What to do ▸ Tally up every line in the records beneath that has "wird", and write down only the total.

[Stored data]
◇ ◇ ◇ ◇ ◇ ◇ ◇
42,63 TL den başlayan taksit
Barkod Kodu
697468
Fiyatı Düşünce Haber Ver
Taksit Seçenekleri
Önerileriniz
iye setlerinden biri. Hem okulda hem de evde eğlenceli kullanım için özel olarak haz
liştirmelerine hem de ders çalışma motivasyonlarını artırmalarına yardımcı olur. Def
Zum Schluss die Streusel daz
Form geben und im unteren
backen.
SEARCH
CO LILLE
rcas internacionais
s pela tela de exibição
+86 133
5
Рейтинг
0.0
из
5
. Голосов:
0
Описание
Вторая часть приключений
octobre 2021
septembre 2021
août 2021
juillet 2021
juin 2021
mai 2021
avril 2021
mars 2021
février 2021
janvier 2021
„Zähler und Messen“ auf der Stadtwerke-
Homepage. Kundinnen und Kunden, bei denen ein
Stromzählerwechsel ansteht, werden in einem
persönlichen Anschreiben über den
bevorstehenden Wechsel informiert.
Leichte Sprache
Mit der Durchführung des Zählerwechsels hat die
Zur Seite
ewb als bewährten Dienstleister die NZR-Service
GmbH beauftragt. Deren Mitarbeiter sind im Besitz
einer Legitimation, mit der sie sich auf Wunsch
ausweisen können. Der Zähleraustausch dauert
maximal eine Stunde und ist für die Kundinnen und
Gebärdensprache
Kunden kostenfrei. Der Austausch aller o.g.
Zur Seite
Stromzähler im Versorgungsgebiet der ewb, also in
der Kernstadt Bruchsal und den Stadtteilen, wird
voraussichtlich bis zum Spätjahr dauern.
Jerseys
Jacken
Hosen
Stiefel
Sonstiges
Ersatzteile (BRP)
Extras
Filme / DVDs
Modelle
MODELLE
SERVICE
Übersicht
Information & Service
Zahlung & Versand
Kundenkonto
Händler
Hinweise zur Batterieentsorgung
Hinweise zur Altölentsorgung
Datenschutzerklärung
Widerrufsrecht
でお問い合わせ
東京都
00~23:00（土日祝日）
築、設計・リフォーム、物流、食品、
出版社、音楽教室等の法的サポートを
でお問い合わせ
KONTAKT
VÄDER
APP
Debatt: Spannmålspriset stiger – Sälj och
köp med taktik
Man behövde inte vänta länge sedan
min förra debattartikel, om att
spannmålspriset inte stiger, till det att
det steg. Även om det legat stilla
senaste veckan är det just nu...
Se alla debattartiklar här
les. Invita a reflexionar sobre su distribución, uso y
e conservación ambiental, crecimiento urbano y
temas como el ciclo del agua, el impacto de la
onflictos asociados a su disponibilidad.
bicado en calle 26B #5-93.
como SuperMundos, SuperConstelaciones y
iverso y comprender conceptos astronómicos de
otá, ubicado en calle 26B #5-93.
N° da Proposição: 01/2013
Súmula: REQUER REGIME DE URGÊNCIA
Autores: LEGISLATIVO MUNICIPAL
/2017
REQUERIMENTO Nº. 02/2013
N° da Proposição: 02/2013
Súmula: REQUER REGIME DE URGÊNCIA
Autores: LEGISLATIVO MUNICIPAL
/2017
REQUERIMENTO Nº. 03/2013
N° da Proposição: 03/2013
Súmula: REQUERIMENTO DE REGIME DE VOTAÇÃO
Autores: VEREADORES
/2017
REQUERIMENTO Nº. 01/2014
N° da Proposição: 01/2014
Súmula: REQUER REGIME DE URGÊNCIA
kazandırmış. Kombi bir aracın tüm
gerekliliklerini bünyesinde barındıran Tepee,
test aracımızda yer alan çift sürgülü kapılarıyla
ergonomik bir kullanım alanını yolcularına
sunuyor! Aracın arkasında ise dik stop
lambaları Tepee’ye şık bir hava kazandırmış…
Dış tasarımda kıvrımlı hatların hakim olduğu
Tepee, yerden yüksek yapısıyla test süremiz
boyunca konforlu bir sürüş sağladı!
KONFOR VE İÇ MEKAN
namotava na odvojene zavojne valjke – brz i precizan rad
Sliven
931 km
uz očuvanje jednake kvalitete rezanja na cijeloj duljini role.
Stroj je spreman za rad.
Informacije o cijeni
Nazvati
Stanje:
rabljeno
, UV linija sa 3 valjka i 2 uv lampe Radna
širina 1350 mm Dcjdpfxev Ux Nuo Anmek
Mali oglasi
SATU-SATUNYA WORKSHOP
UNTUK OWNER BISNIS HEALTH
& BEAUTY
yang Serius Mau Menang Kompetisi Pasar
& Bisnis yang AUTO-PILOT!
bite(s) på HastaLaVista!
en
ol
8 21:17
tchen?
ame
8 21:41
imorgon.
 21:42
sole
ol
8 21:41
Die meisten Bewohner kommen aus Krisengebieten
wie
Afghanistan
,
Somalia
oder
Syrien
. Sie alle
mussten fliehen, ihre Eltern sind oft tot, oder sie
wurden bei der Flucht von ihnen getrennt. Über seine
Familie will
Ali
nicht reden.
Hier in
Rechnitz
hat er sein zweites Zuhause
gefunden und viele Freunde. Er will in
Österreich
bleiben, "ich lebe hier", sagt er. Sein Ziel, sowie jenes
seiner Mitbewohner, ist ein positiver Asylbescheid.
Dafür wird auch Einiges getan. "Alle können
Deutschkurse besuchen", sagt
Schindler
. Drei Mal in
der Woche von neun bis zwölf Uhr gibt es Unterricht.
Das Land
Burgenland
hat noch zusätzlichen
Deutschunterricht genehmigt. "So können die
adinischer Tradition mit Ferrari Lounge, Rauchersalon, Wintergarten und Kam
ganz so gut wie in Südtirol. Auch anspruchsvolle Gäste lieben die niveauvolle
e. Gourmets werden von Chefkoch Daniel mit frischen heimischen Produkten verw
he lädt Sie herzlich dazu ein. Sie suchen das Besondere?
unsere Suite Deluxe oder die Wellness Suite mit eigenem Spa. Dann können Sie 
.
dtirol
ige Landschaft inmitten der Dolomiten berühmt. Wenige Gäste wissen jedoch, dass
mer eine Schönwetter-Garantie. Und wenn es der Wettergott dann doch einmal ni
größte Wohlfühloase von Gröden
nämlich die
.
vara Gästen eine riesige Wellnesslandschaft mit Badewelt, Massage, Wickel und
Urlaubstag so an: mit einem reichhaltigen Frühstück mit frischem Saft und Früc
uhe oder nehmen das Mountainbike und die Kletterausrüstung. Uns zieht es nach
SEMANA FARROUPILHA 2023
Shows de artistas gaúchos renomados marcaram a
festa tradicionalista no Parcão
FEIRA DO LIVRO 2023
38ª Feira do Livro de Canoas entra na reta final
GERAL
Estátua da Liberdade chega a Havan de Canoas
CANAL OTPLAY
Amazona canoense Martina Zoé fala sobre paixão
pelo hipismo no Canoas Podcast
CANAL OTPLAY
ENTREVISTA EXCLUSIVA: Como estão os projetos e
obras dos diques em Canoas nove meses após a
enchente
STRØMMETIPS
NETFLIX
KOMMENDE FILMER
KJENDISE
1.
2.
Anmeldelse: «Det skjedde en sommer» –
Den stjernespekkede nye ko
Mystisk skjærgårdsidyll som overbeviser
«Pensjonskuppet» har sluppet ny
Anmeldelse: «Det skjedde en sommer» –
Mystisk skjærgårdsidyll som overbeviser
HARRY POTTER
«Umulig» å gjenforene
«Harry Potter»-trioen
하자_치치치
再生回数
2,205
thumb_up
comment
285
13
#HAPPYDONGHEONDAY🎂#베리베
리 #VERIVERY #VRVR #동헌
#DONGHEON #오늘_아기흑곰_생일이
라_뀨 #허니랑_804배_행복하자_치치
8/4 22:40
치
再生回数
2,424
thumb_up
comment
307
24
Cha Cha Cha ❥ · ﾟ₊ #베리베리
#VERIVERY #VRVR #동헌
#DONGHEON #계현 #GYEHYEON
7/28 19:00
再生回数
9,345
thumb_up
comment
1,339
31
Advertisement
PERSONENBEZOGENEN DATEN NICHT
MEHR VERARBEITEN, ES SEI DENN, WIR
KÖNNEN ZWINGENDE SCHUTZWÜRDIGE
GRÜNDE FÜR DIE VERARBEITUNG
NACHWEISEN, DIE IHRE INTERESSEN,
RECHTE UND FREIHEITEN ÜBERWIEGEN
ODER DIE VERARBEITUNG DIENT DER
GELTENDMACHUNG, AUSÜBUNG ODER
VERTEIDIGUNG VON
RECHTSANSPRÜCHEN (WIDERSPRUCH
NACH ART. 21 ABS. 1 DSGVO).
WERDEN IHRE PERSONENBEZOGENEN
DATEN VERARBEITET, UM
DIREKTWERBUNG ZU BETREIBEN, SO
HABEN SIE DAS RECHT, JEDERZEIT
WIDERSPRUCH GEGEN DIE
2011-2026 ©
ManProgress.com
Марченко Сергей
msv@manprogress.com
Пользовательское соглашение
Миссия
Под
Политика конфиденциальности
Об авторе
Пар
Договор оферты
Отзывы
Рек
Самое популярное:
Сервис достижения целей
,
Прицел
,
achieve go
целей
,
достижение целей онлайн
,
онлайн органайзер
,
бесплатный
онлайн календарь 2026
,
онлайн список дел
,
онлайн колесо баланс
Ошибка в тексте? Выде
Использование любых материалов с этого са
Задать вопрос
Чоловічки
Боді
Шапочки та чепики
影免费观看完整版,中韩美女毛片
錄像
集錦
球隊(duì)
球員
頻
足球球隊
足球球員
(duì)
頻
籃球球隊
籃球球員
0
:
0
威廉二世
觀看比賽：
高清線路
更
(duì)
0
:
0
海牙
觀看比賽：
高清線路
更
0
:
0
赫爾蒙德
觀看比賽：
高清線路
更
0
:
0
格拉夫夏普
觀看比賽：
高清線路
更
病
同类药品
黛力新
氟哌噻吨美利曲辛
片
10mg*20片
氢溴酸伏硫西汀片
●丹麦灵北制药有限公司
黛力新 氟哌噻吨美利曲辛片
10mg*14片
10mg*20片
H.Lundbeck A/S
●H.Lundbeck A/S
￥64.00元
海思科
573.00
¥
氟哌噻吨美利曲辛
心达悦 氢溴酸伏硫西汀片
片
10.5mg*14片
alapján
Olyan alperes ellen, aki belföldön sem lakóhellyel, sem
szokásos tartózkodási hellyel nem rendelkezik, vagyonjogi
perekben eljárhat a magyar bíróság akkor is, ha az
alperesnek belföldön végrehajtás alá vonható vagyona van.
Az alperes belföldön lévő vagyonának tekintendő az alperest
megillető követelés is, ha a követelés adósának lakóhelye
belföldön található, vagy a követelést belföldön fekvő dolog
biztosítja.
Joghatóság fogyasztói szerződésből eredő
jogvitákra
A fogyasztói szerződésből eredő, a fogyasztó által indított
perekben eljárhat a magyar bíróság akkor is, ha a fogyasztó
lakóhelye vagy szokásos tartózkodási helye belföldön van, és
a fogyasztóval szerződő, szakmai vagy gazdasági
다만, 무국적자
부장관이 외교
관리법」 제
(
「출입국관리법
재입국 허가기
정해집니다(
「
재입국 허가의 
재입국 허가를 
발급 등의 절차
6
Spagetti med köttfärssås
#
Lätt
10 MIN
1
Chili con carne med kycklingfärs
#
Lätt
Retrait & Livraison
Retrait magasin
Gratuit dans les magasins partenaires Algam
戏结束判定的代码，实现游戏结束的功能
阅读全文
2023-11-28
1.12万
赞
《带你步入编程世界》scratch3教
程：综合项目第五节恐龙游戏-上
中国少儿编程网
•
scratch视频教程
◇ ◇ ◇ ◇ ◇ ◇ ◇
Task output ▸ 2